Cela dit, une fontaine, qui désigne un point où de l'eau est accessible, n'est pas forcément munie d'un lavabo ou d'une cuvette, mais peut aller directement dans un écoulement au sol.
Et rien n'empêche de se laver les mains dans l'eau qui coule.


----------



## simenon

Merci beaucoup. J'ai eu le doute parce que j'ai vu la photo que vous avez signalée et, dans ce cas là, il me paraît qu'il ne s'agissait pas de métal. Mais bon, alors c'est décidé, ma fontaine sera en fonte émaillée. Pour ce qui concerne la cuvette, je ne suis pas obligée d'indiquer si elle était présent ou non. Mais, puisque il s'agit d'un lieu intérieur (je ne sais pas comme on dit en français), d'un atélier, il me semble plus probable qu'il y en ait un, mais je pourrais me tromper, bien sûr. Merci encore à tous.


----------



## matoupaschat

Mea culpa! Il est exact que je n'avais pas assez pensé à l'époque à laquelle cela se passait. Dans le cas de Maigret et de son placard, je suis tout à fait d'accord avec JeanDeSponde pour la fontaine-réservoir, mais dans le cas de l'imprimerie années 40, j'imaginerais mieux quelque chose comme une pompe à main pour puiser l'eau d'une citerne à eau de pluie. C'était très courant à l'époque. Je me demande même si on ne les appelait pas aussi des fontaines...


----------



## JeanDeSponde

Oui, une borne-fontaine plus précisément.
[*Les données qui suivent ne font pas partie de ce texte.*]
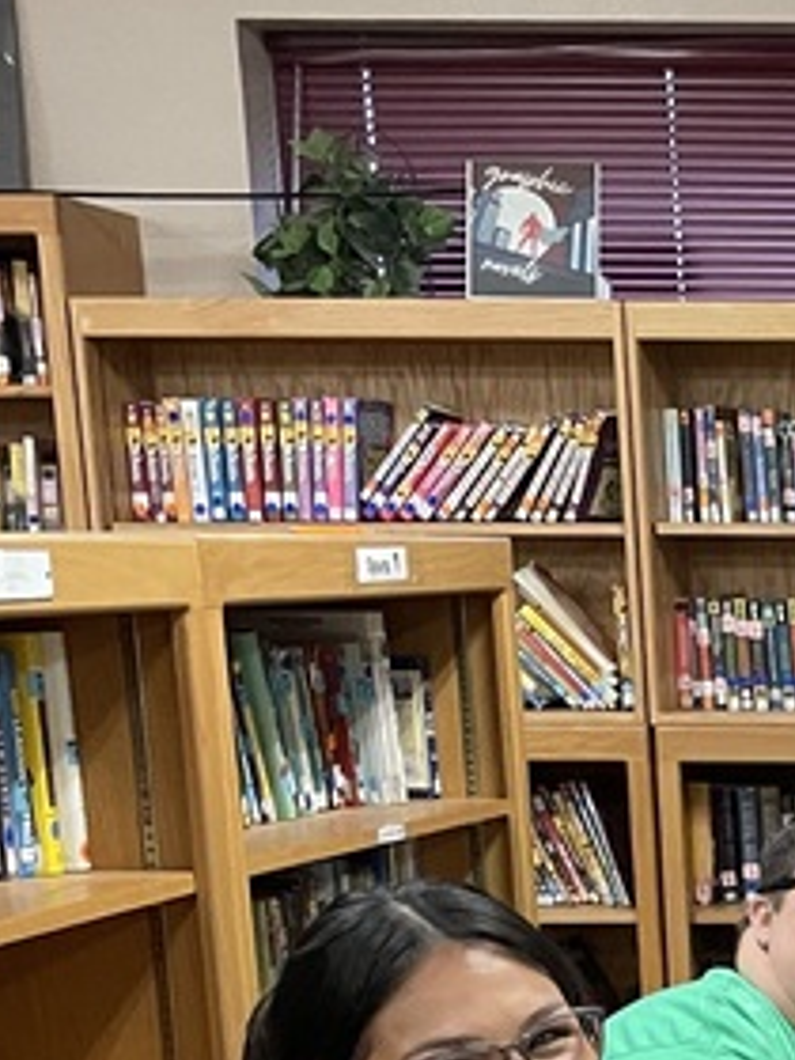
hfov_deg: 13.9
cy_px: 1223
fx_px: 2909
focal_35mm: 95
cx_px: 1404
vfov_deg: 19.6
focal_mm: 4.2
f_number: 1.6
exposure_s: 1/60
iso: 400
J'imagine bien ça dans un coin d'un vieil atelier.


----------



## simenon

Merci encore à tous les deux. Donc, maintenant il y a encore une nouvelle hypothèse. Mais, puisque l'auteur du texte en question est toujours Simenon et que dans les deux cas il utilise la même expression (fontaine d'émail), vuos ne pensez pas qu'ici il fasse allusion à la même fontaine dont il parle dans ses "Maigret"?


----------



## JeanDeSponde

Je n'en pense rien avec certitude, sinon que le placard de Maigret ne contenait certainement pas une borne-fontaine. Il s'agissait d'un vieux bureau dans un vieil immeuble, et à l'époque il était fréquent de n'avoir que quelques points d'eau (arrivées d'eau) par étage, d'où le besoin d'installer un réservoir (fontaine) dans une pièce pour y disposer d'un lavabo.
Et on cachait le lavabo + la fontaine dans un petit placard.
Dans un atelier d'imprimerie avec beaucoup d'ouvriers, je n'imagine pas un lavabo dont l'eau proviendrait seulement d'une fontaine-réservoir (remplie par des brocs), parce que le travail d'imprimeur est très salissant et qu'il faudrait sans cesse remplir la fontaine. J'imagine donc là plutôt une borne fontaine, ou une fontaine murale.
Dans un atelier, un lavabo ou une cuvette ne sont pas nécessaires pour se laver les mains ou remplir des seaux.


----------



## simenon

Merci, vous avez peut-être raison. Je ne sais pas. Il est vrai qu'il s'agit d'une petite imprimerie où il n'y a pas beaucoup de travailleurs. J'y pense encore (en plus je ne sais pas comment s'appelle en italien le réservoir). Bonne soirée.


----------



## matoupaschat

En y repensant, cela m'étonnerait vraiment très fort que dans les années 40, il n'y ait pas l'eau courante dans une imprimerie qui devrait se situer plutôt en ville.
Et le terme utilisé peut très bien correspondre à deux réalités différentes: dans le bureau de Maigret, le réservoir à eau à remplissage manuel, et dans l'atelier un espèce d'évier avec robinet de ce genre-ci, mais certainement d'un modèle moins décoratif.


----------



## simenon

Merci Matoupaschat. Je vais me conformer à cette hypothèse.


----------